• YOUR GOAL:
Where a line holds the word "center", copy it from the records.
DATA FOR ANALYSIS START
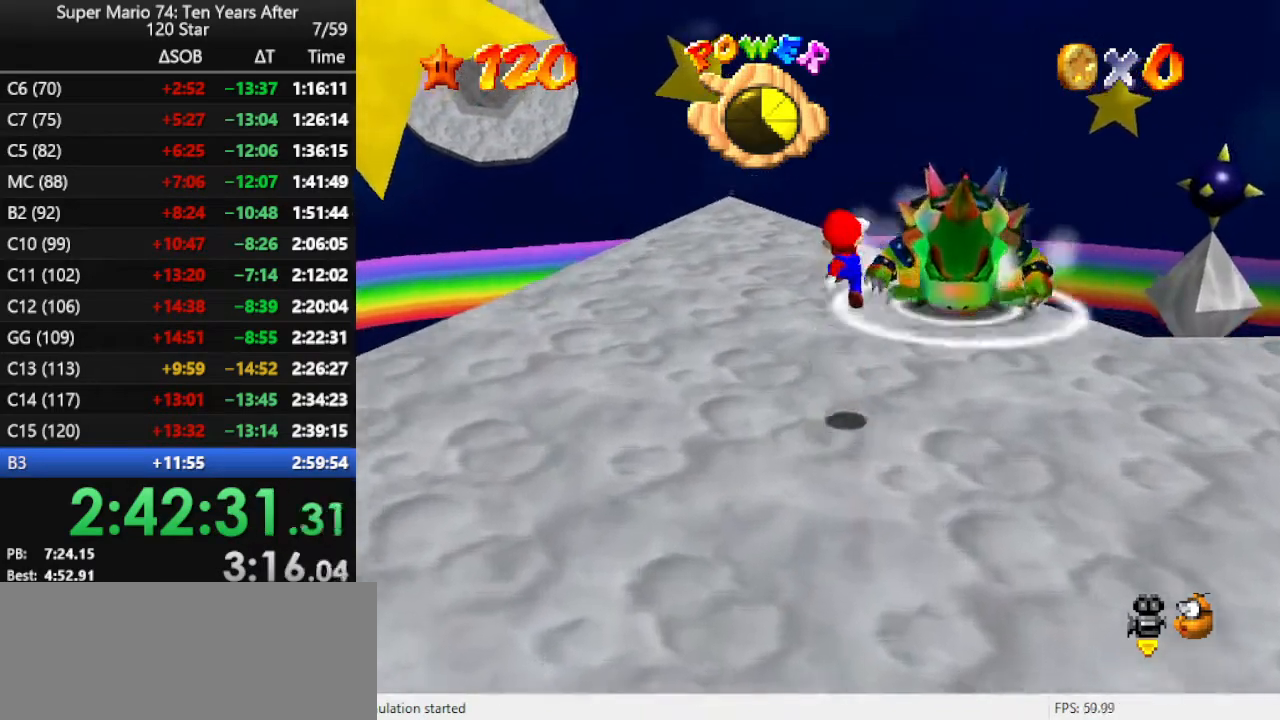
{"buttons": [], "left_stick": "up", "events": [[67, "A", "up"], [67, "left_stick", "down"], [133, "left_stick", "up-left"], [167, "B", "down"], [200, "left_stick", "up"], [300, "B", "up"]]}
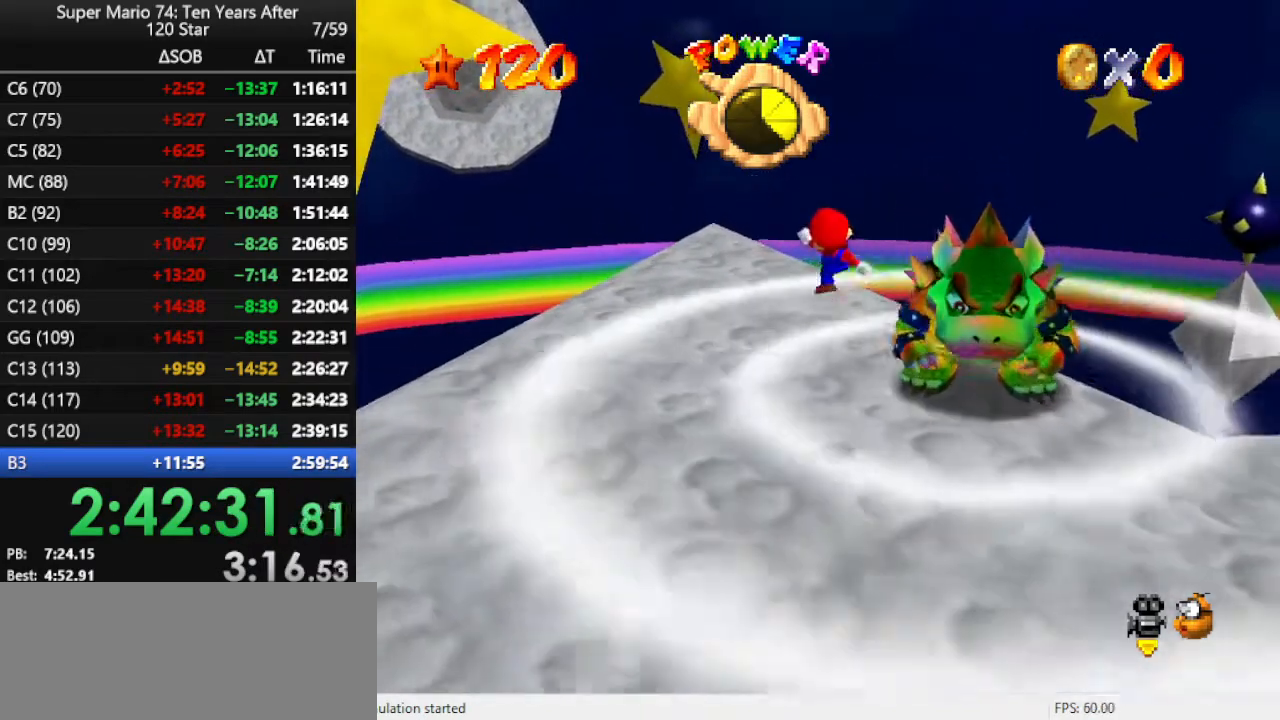
{"buttons": [], "left_stick": "center", "events": [[67, "left_stick", "left"], [167, "left_stick", "down-left"], [267, "left_stick", "center"]]}
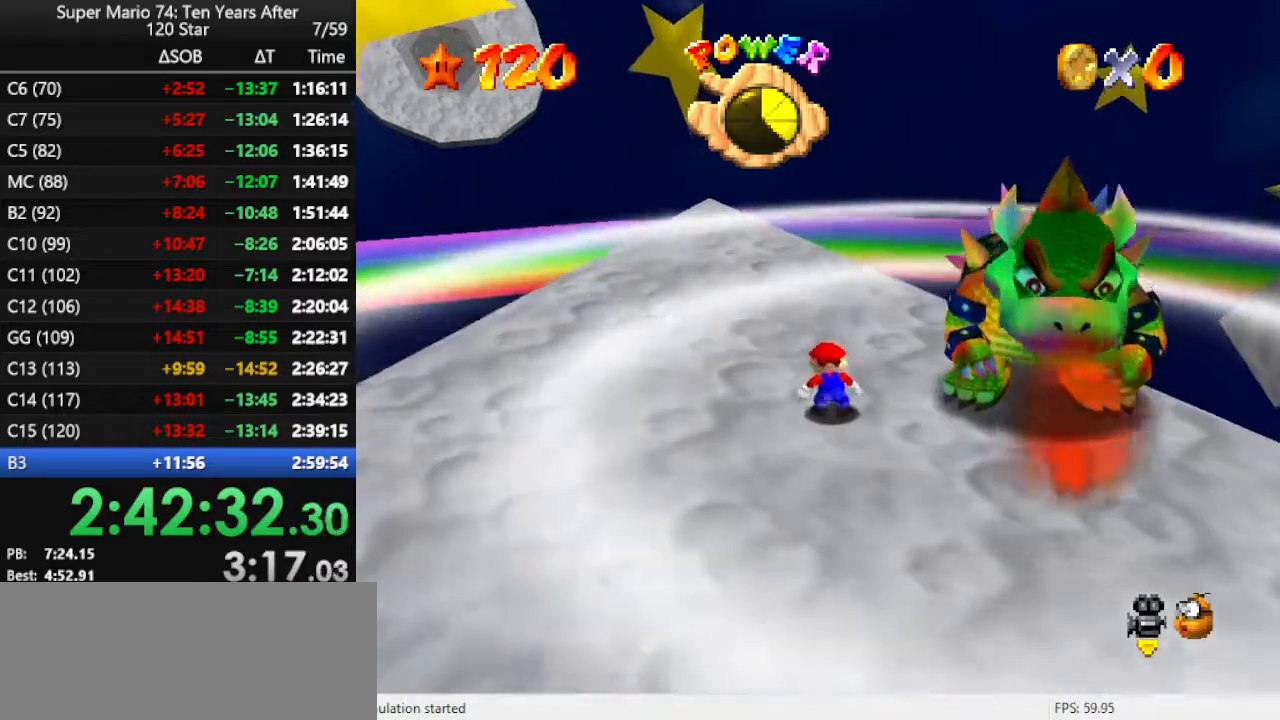
{"buttons": [], "left_stick": "center", "events": [[133, "C_LEFT", "down"], [267, "C_LEFT", "up"]]}
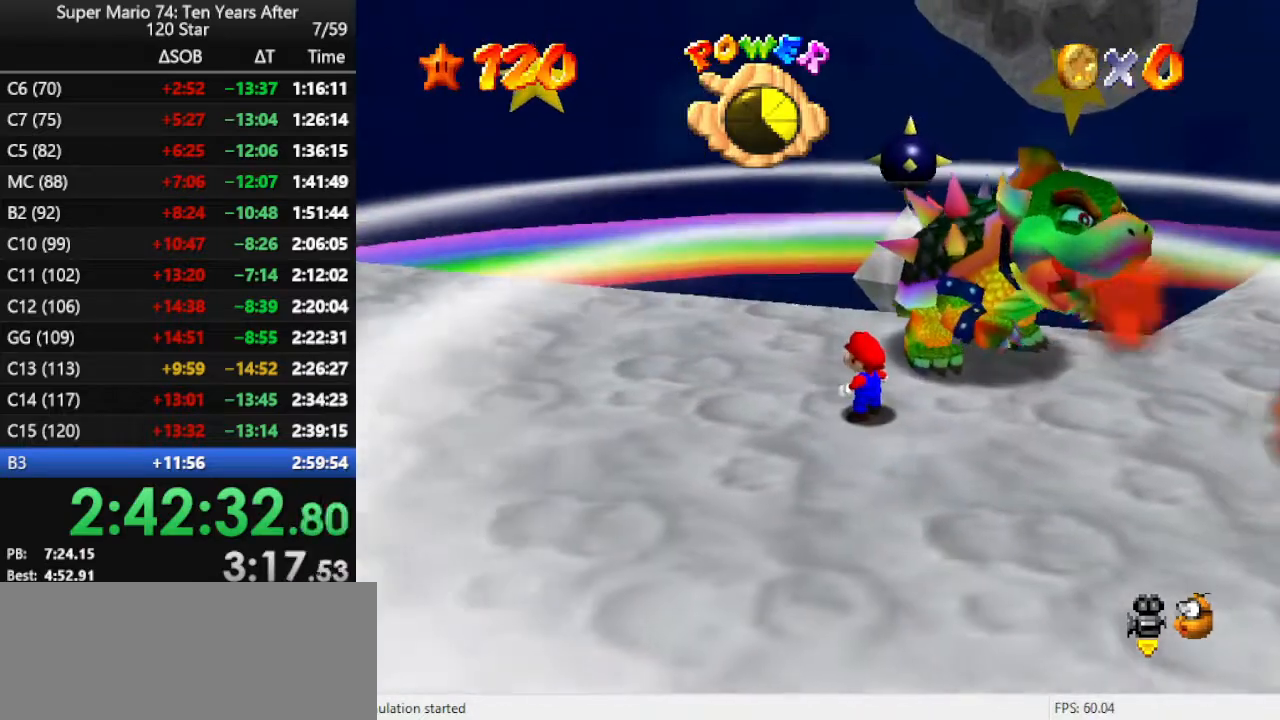
{"buttons": [], "left_stick": "center", "events": []}
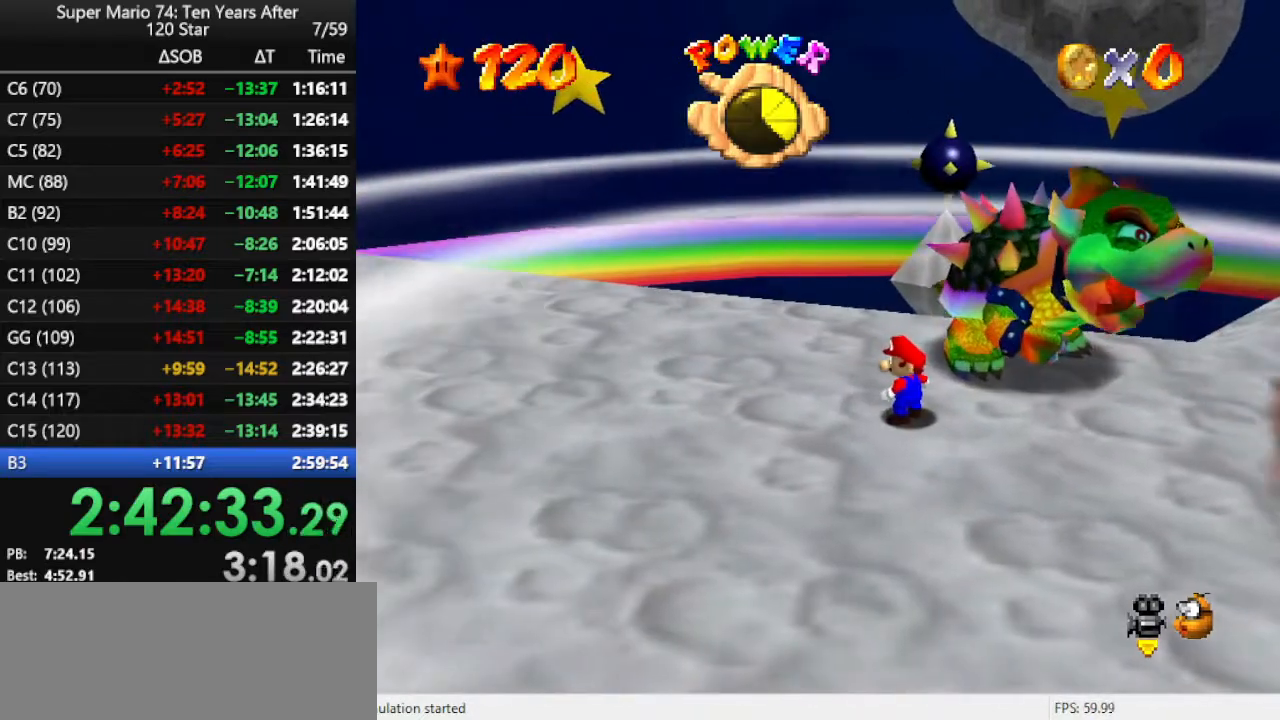
{"buttons": [], "left_stick": "center", "events": []}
DATA FOR ANALYSIS END
• EXERCISE RESPONSE:
{"buttons": [], "left_stick": "center", "events": [[67, "left_stick", "left"], [167, "left_stick", "down-left"], [267, "left_stick", "center"]]}
{"buttons": [], "left_stick": "center", "events": [[133, "C_LEFT", "down"], [267, "C_LEFT", "up"]]}
{"buttons": [], "left_stick": "center", "events": []}
{"buttons": [], "left_stick": "center", "events": []}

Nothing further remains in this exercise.